If you were the victim of a bed delivery mix-up would you remain sanguine or serve a writ? Our legal columnist considers the options and sees parallels in the construction industry
The new bits for the new bed arrived Friday, a John Lewis purchase. Yes new bits. That’s because the new bed that came last week had the wrong bits. These bits are a tad critical. The bits are the two side rails. Of course my trusty assistant and I didn’t find out that the two side rails were for a king-size bed until we assembled and finally plonked the standard-size mattress in place.
John Lewis was very apologetic. The van came within three days - enough time for me and my assistant to retrace our assembly instructions. So on Friday the new bits replaced the old new bits, if you see what I mean. Oh, by the way, the standard instructions said that the bed assembly would take two of us one hour. No chance.

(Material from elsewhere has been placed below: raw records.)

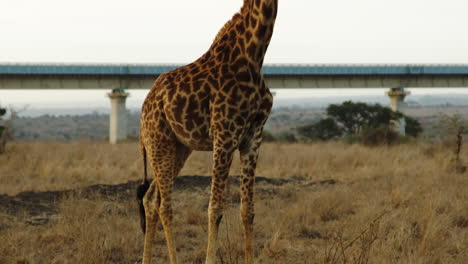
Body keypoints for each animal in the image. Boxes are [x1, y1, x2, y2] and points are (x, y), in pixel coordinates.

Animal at [136, 1, 278, 262]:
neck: (253, 56)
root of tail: (144, 110)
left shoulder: (253, 137)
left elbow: (248, 210)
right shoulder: (224, 134)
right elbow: (215, 207)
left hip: (180, 148)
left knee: (150, 198)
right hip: (159, 142)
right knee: (165, 205)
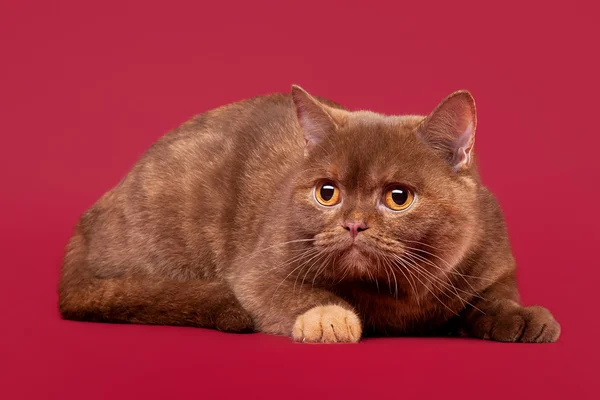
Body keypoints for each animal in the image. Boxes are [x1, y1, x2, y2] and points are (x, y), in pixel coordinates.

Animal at [58, 86, 560, 342]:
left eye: (398, 197)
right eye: (327, 193)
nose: (353, 224)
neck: (396, 297)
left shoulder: (492, 257)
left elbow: (495, 296)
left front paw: (522, 317)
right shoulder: (257, 268)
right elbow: (286, 291)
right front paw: (329, 317)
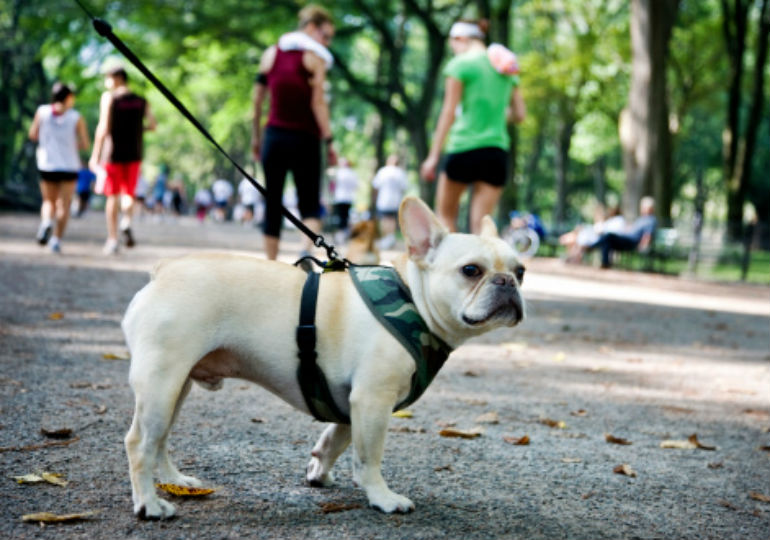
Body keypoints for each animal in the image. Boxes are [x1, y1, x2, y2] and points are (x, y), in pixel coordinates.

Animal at [123, 196, 524, 516]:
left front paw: (318, 471)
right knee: (140, 442)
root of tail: (163, 271)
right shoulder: (373, 399)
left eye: (520, 270)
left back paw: (176, 481)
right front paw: (382, 497)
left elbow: (336, 439)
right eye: (471, 270)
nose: (508, 282)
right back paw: (150, 505)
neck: (414, 300)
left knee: (160, 439)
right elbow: (368, 457)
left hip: (178, 385)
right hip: (161, 381)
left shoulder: (352, 402)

Instead of one hour of this lawyer’s time and one hour for his boss, it took, shall we say, five man and woman hours. Answer me this. If you were involved in taking more than twice the labour, (nay craftsman’s time) to do the job, would you be making a “loss and expense claim”? Not to put too finer point on it, isn’t that the type of claim the construction industry thrives on? One man’s lash-up is another man’s contractual claim - something like that I think.
So, here is one teeny-weeny contract, my contract to supply me materials fit for the purpose of assembly. The supplier boobed. The purchaser, me, was the victim. Multiply all that up to one of your construction contracts. Instead of the odd lash-up here and there, it will be the odd lash-up every day; and now comes the crunch - shall we do nothing or shall we seek simple compensation, or shall we milk the lash-up?

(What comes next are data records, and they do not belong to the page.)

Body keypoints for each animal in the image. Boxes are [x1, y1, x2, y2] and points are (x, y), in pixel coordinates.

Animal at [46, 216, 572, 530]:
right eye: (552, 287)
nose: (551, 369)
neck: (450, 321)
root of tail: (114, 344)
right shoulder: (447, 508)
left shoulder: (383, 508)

And there you get to the heart of the construction disputes business. The other bloke will invariably reckon that you are not seeking compensation, you are exploiting, you are trying to get a leg-over - even cheat, swindle, steal. And very soon attitudes harden, confrontation set in. Damn it, the odd lawyer or three pops up. And what do you make of my spending five hours instead of two? And what do you think of me sending a claim for three hours at a barrister’s day-work rate to John Lewis? And what do you think of me charging for the further time in writing and quarrelling with John Lewis about the turn of events and the phone calls and my boss’s time on top? Have I jointed that well-known outfit of lily gilders? Have you also joined with your recent claim?
I haven’t, nor will I send a bill to John Lewis. Life is full of everyday lash-ups. I expect the odd event of inconvenience. And if you are in the construction industry, so do you. Are you expected to price for it? Is your price supposed to allow for the lash-up - the mistake? Don’t ask me, I only make a living putting beds together.